DM increased from 2850 to 3357. The proportion of patients with FO increased from 6.7% (95% CI: 5.7-7.6%) to 32.4% (95% CI: 30.8-34.0%) (P<.001). The prevalence of DR increased from 3.85% (95% CI: 3.14-4.58%) to 4.3% (95% CI: 3.59-4.99%). The percentage of patients with FO and DR decreased from 60% (95% CI: 52.77-67.23%) to 14% (95% CI: 11.87-16.09%) (P<.001). The proportion of DM with HbA1c increased from 21.9% (95% CI: 20.36-23.43%) to 52.4% (95% CI: 50.69-54.10%) (P<.001). The mean HbA1c in patients with DR and without DR was 7.8 (95% CI: 7.50-8.06) and 7.1 (IC95% CI: 7.08-7.22) (P<.001), respectively.
NMRC in PCC is accompanied by an increase in the number of diabetics with FO examination. The implementing of DR screening is possible if an NMRC is available, along with available resources, the motivation of the professionals involved and management commitment. A longer follow-up is required to determine its impact on referral rates to ophthalmology service, and to only refer those with dubious images.
在两个初级保健中心(PCC)使用免散瞳视网膜相机(NMRC)改善糖尿病视网膜病变(DR)的早期检测和监测。
前瞻性纵向描述性研究。
马德里第11区初级保健中心。
过去两年未进行眼底检查(FO)的成年糖尿病(DM)患者。
PCC中通过NMRC进行DR筛查的实施过程。护理人员进行视网膜数码摄影。眼科医生解读视网膜图像。

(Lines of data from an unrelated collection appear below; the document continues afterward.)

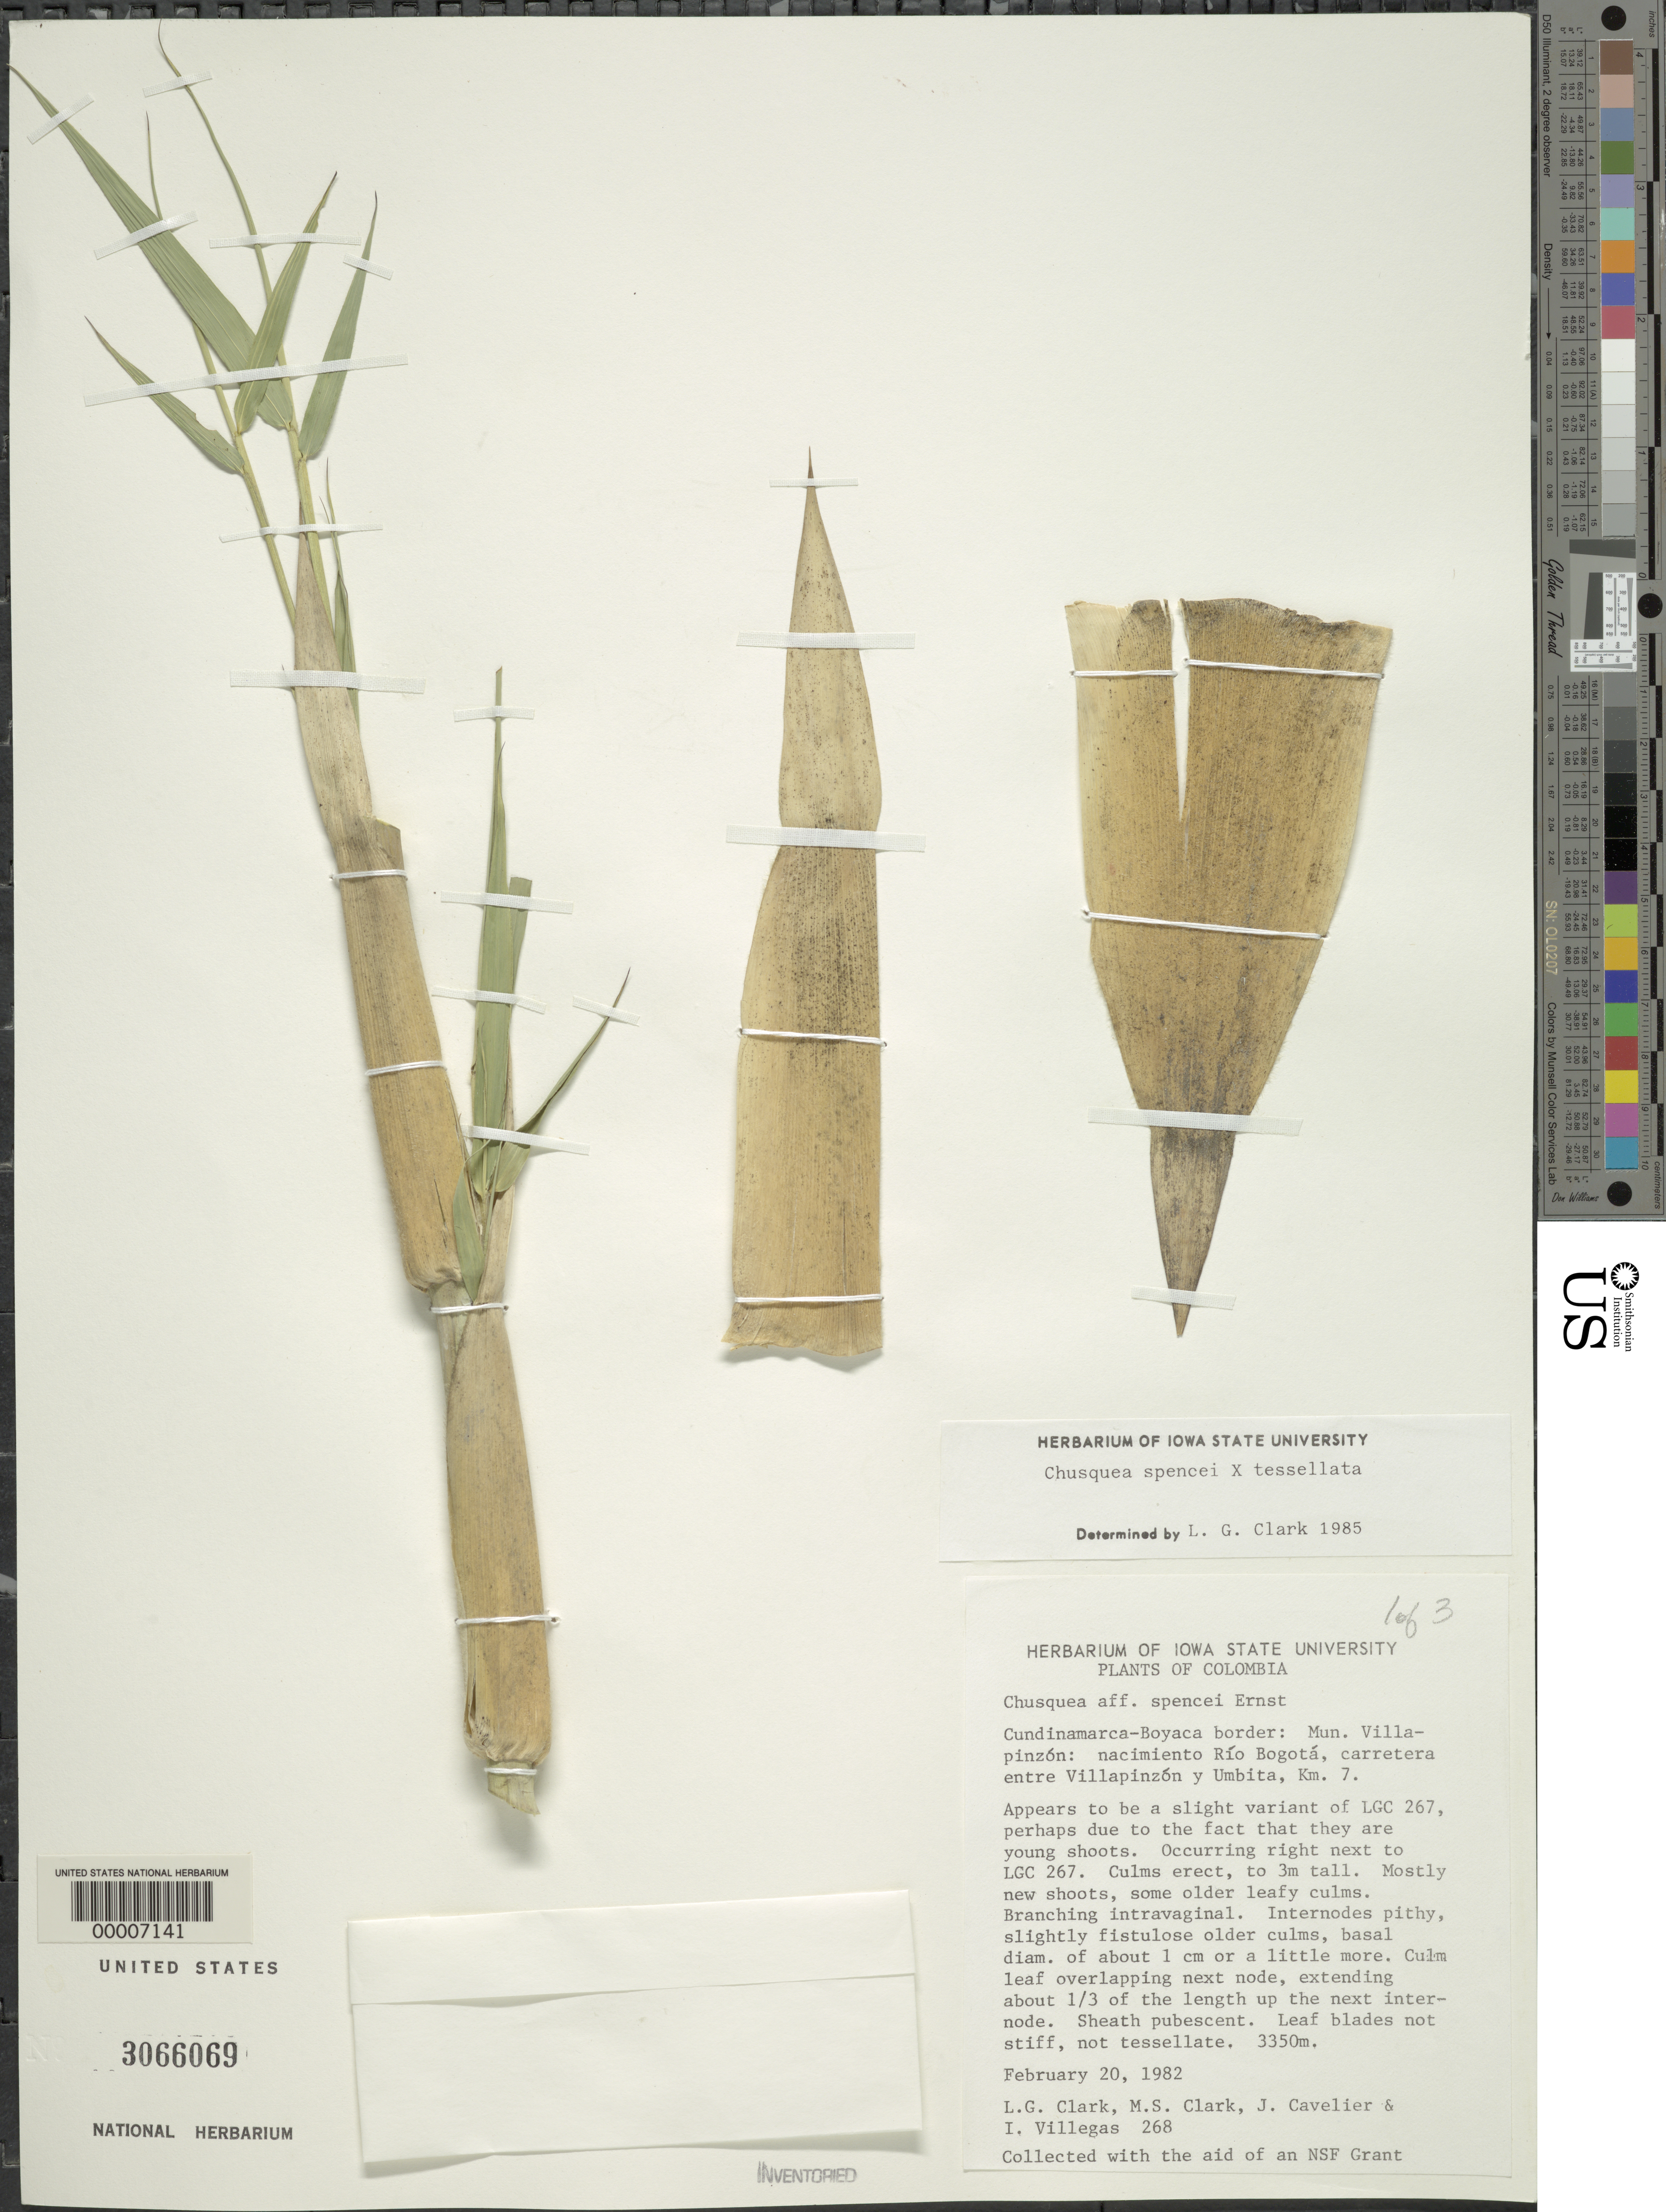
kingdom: Plantae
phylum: Tracheophyta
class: Liliopsida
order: Poales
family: Poaceae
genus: Chusquea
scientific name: Chusquea spencei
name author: Ernst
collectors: L. G. Clark, M. S. Clark, J. Cavelier & I. Villegas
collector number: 268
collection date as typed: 20 Feb 1982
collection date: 1982-02-20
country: Colombia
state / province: Boyacá / Cundinamarca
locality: Rio Bogota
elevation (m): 3350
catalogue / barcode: US 3066069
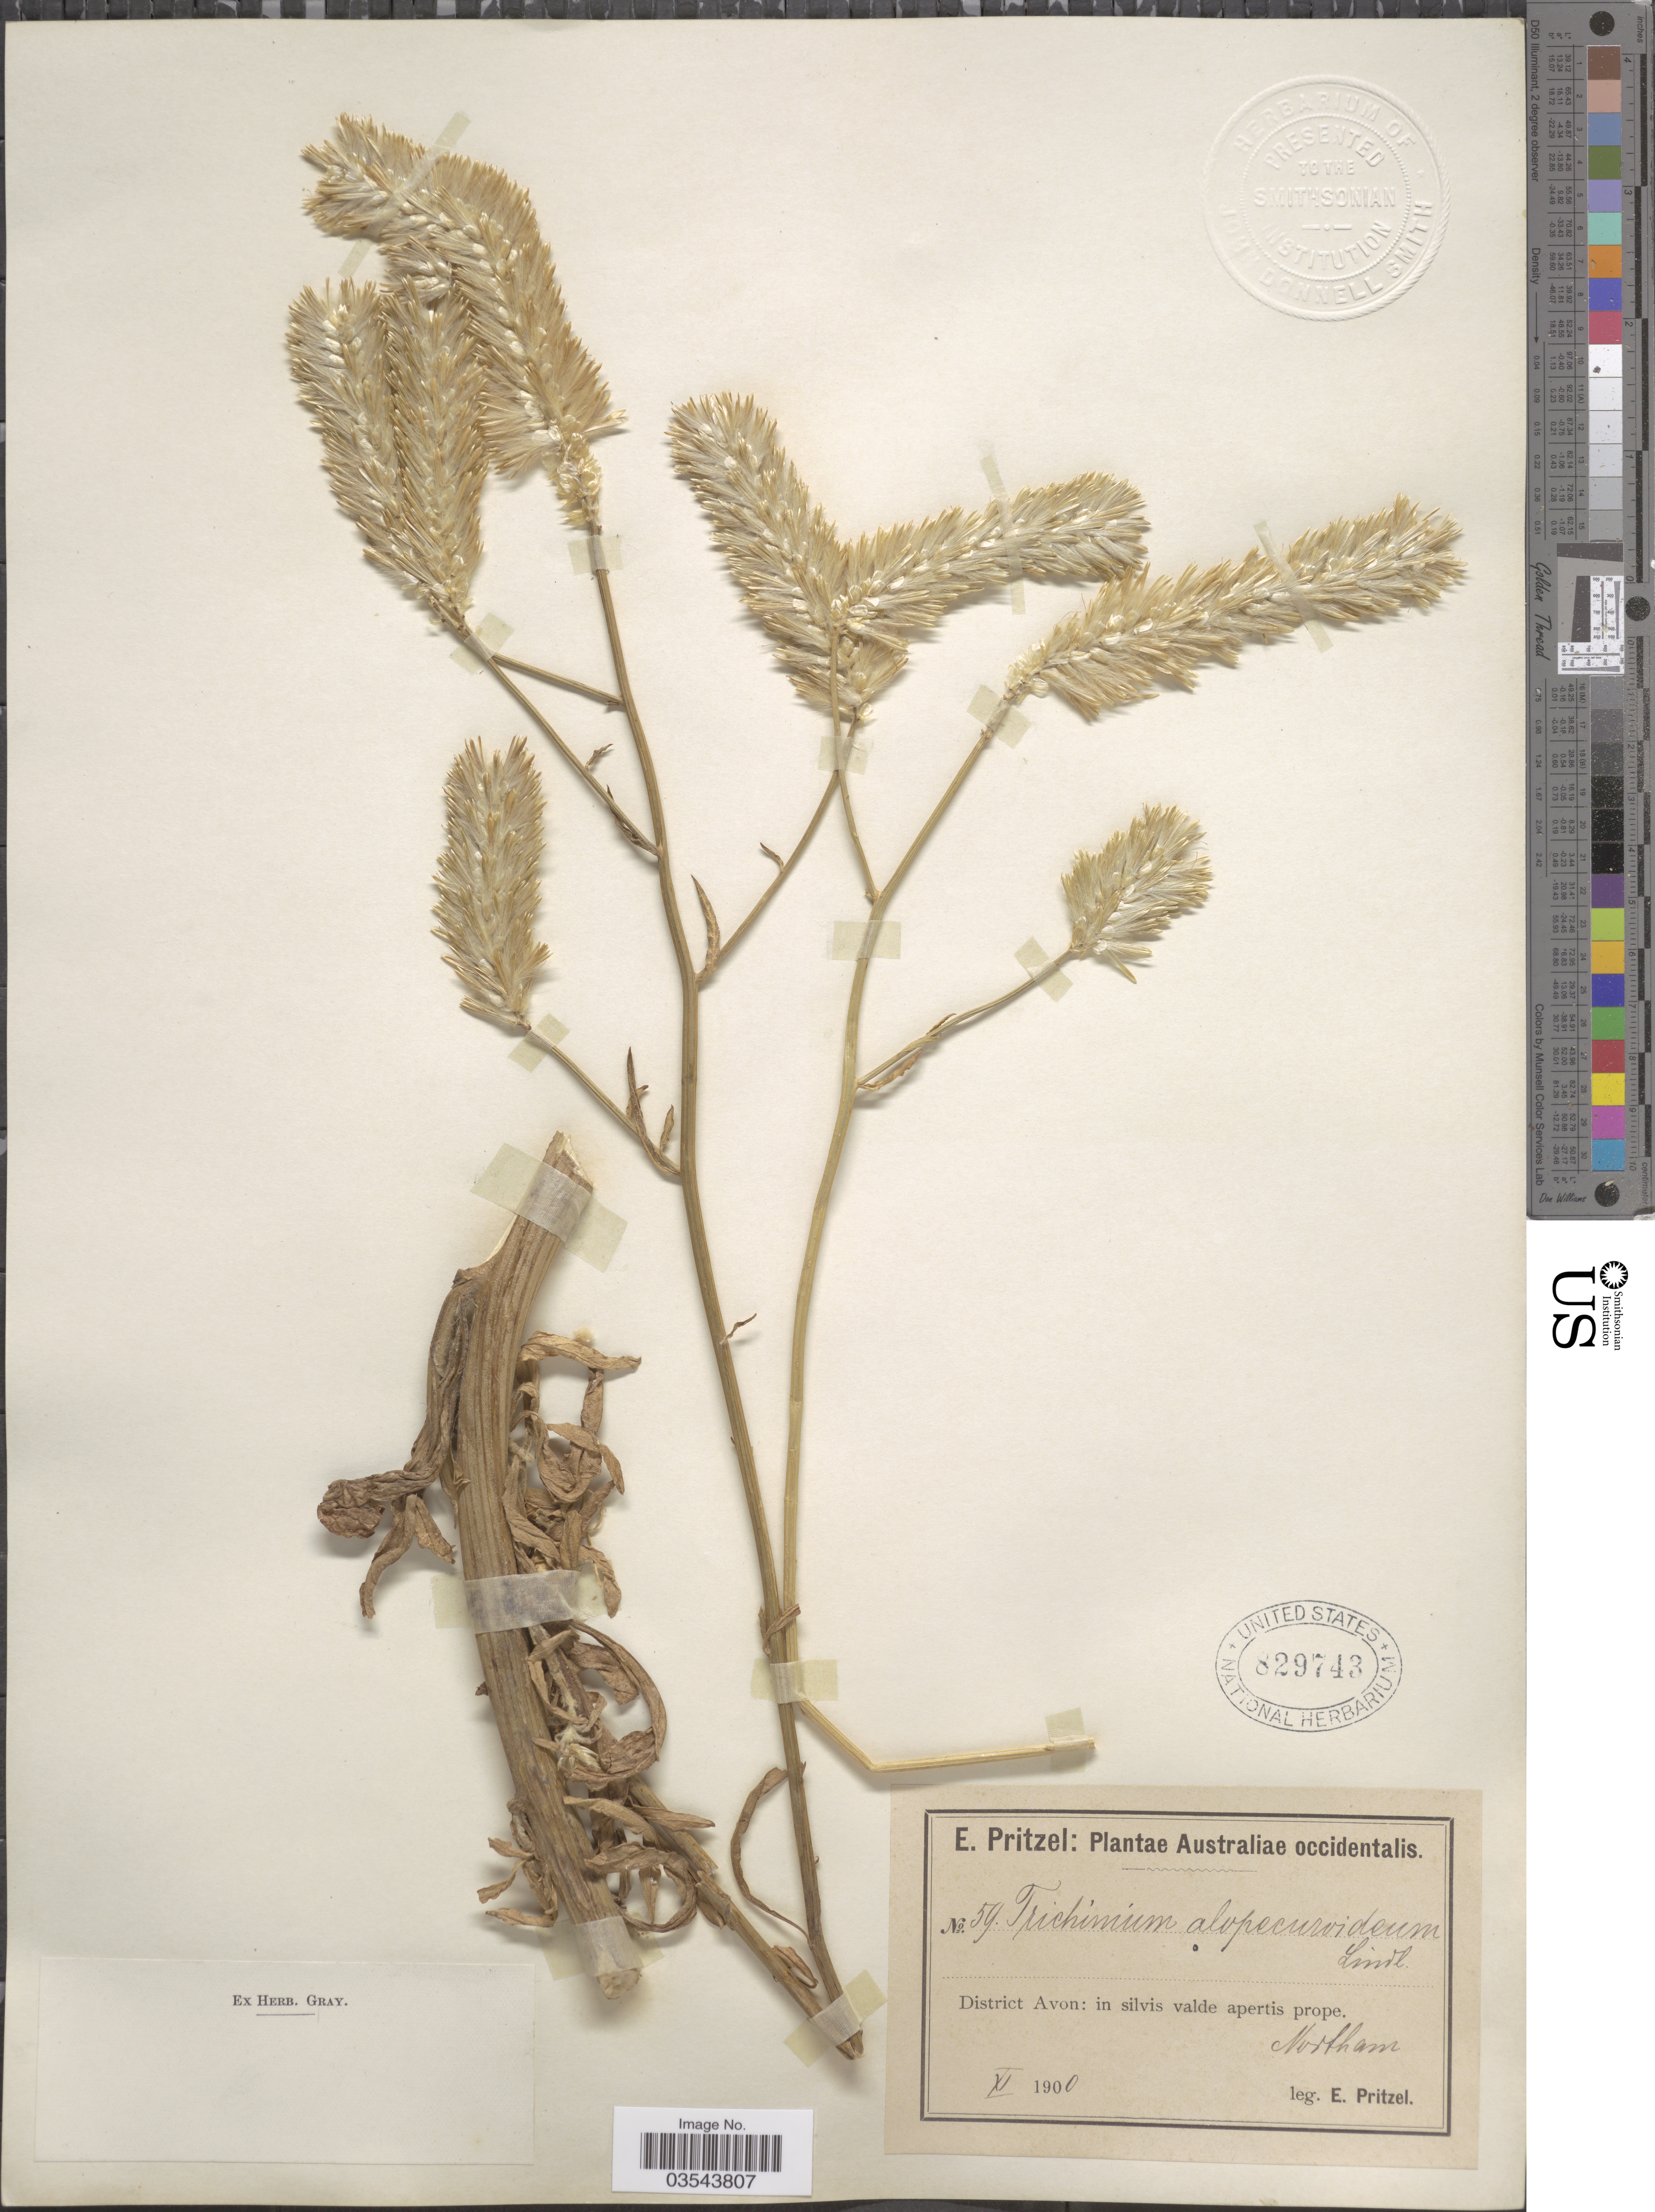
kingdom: Plantae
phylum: Tracheophyta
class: Magnoliopsida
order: Caryophyllales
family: Amaranthaceae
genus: Ptilotus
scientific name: Ptilotus polystachyus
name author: (Gaudich.) F. Muell.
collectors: E. G. Pritzel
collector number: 59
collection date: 1900-11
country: Australia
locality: Australiæ occidentalis. District Avon: in silvis valde apertis prope. Northam.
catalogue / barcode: US 829743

未进行眼底检查的糖尿病患者数量。DR患者数量。过去两年的代谢控制情况(糖化血红蛋白HbA1c)。
2009年9月至2011年9月。
糖尿病患者从2850例增加到3357例。未进行眼底检查的患者比例从6.7%(95%可信区间:5.7 - 7.6%)增加到32.4%(95%可信区间:30.8 - 34.0%)(P<0.001)。DR患病率从3.85%(95%可信区间:3.14 - 4.58%)增加到4.3%(95%可信区间:3.59 - 4.99%)。未进行眼底检查且患有DR的患者百分比从60%(95%可信区间:52.77 - 67.23%)降至14%(95%可信区间:11.87 - 16.09%)(P<0.001)。糖化血红蛋白升高的糖尿病患者比例从21.9%(95%可信区间:20.36 - 23.43%)增加到52.4%(95%可信区间:50.69 - 54.10%)(P<0.001)。患有DR和未患DR患者的平均糖化血红蛋白分别为7.8(95%可信区间:7.50 - 8.06)和7.1(95%可信区间:7.08 - 7.22)(P<0.001)。
PCC中使用NMRC伴随着进行眼底检查的糖尿病患者数量增加。如果有NMRC,以及可用资源、相关专业人员的积极性和管理层的承诺,实施DR筛查是可行的。需要更长时间的随访来确定其对眼科转诊率的影响,并仅转诊那些图像可疑的患者。